TASK REQUIREMENTS →
Copy every line from the records that holds the word "банківської".

Dataset entries
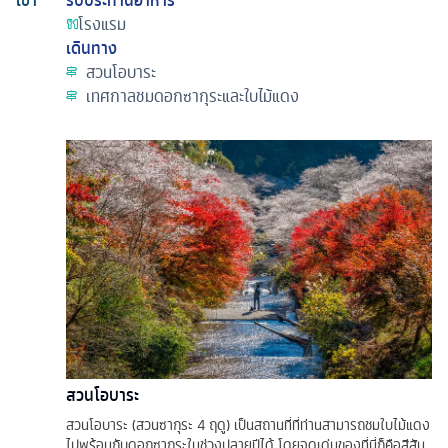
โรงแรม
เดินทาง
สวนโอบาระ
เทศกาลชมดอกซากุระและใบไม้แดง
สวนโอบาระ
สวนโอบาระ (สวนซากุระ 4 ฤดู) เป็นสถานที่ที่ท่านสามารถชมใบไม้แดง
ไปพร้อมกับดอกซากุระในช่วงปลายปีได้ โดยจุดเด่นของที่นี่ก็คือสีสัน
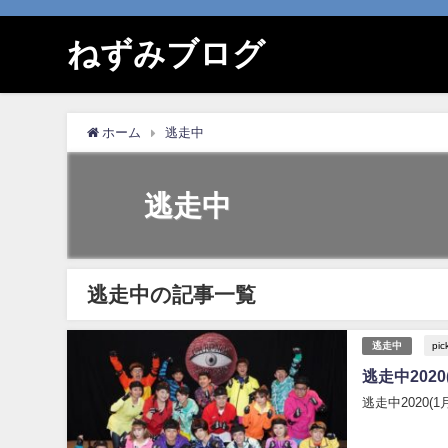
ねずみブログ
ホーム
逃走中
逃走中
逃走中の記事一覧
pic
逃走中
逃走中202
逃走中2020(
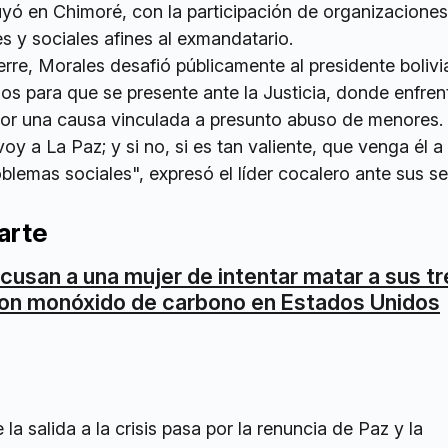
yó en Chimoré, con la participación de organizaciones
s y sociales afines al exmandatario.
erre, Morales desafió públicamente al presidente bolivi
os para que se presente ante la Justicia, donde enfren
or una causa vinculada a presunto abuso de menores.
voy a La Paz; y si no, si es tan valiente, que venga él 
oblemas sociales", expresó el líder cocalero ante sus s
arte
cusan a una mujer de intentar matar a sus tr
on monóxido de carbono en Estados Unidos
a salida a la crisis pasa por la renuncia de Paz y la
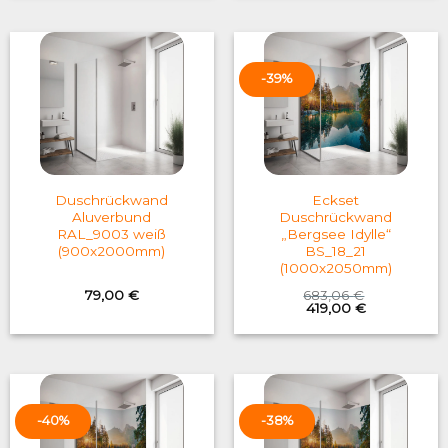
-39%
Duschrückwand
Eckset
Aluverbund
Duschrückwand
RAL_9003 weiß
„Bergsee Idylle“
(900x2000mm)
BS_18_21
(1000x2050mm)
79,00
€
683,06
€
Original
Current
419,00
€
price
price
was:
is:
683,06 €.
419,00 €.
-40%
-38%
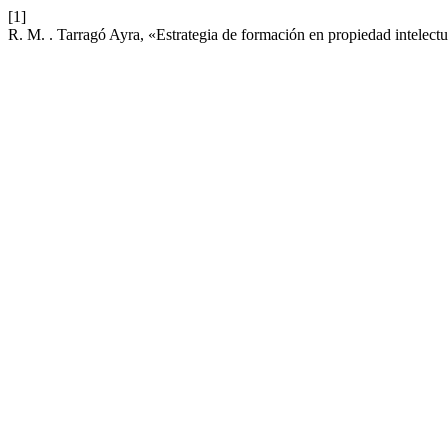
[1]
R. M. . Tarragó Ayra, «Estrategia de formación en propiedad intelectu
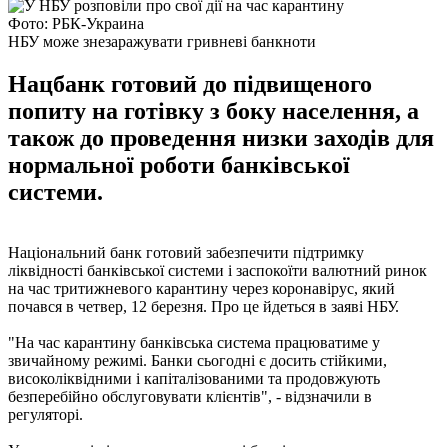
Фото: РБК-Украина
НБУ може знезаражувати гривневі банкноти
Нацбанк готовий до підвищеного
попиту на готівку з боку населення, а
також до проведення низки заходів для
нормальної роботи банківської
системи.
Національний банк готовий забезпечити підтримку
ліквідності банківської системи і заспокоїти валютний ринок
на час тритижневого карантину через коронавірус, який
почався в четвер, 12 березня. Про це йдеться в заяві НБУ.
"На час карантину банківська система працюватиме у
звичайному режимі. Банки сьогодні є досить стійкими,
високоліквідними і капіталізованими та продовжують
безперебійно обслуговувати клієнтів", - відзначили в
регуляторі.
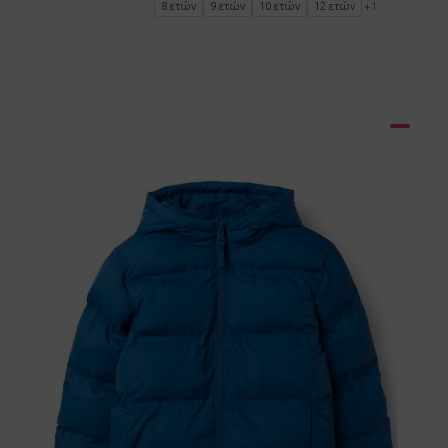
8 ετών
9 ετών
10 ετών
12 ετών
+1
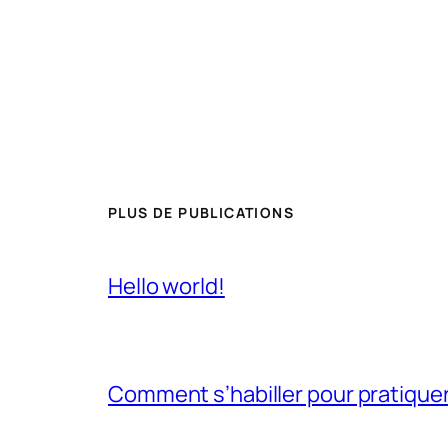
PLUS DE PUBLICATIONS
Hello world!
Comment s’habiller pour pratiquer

* * *

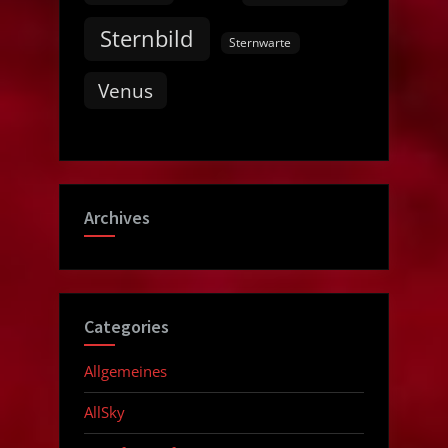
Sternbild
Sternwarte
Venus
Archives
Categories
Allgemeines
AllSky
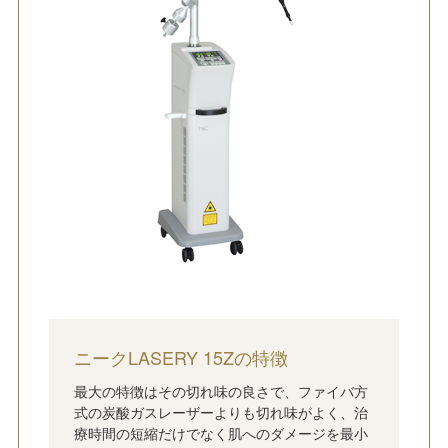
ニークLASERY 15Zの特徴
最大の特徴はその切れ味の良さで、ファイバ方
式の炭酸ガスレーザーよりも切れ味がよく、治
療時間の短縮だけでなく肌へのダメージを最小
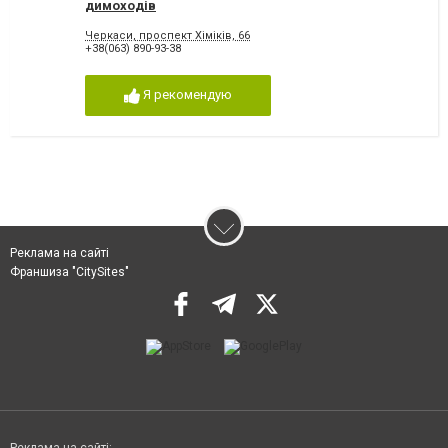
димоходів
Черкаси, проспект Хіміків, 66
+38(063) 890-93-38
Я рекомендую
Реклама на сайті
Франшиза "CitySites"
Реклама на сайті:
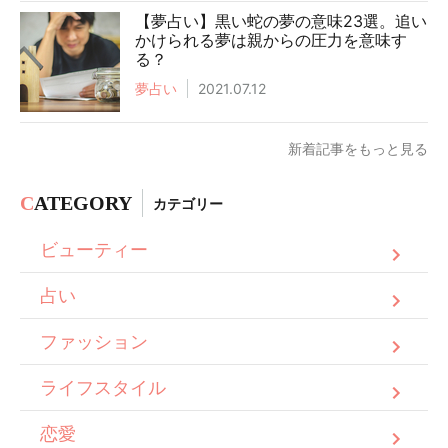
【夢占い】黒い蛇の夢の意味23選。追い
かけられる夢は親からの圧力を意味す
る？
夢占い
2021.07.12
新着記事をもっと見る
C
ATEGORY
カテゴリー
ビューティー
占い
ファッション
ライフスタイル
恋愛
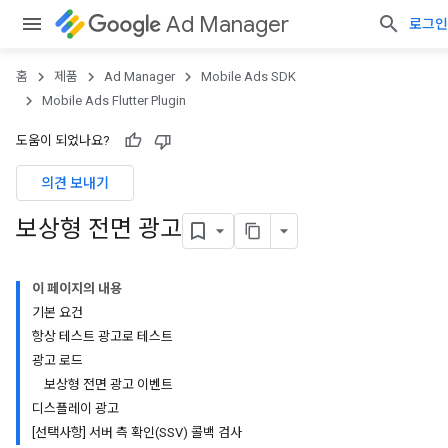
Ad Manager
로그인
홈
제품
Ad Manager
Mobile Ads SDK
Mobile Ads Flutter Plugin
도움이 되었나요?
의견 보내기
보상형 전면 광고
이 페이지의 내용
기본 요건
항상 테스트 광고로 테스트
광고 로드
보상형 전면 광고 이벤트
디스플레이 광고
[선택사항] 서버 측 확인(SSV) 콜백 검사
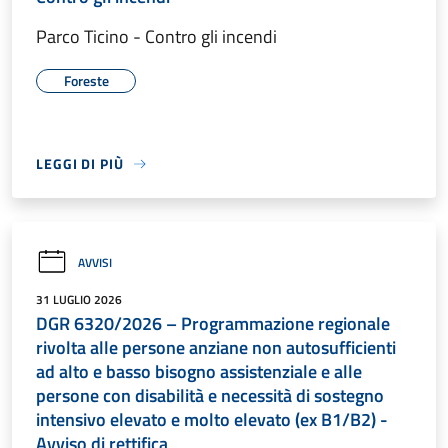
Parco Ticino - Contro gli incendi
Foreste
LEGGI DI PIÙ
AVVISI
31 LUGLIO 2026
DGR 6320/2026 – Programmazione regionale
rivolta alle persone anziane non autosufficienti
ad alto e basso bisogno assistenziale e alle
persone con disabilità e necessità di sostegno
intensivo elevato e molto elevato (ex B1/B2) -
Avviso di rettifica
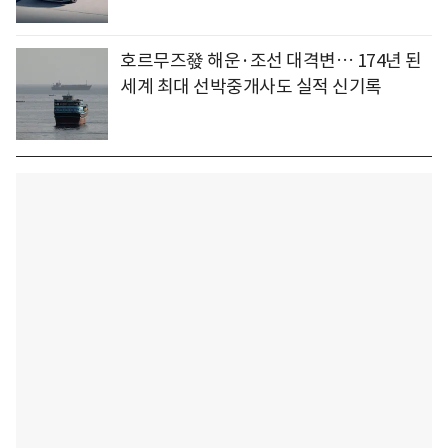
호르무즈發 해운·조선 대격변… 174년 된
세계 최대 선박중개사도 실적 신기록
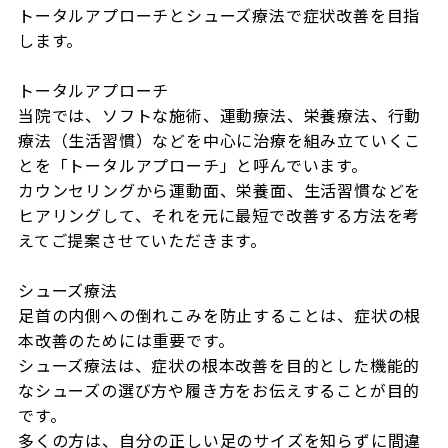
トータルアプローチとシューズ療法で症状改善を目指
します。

THE ANSWER →
нормальної роботи банківської
ліквідності банківської системи і заспокоїти валютний ринок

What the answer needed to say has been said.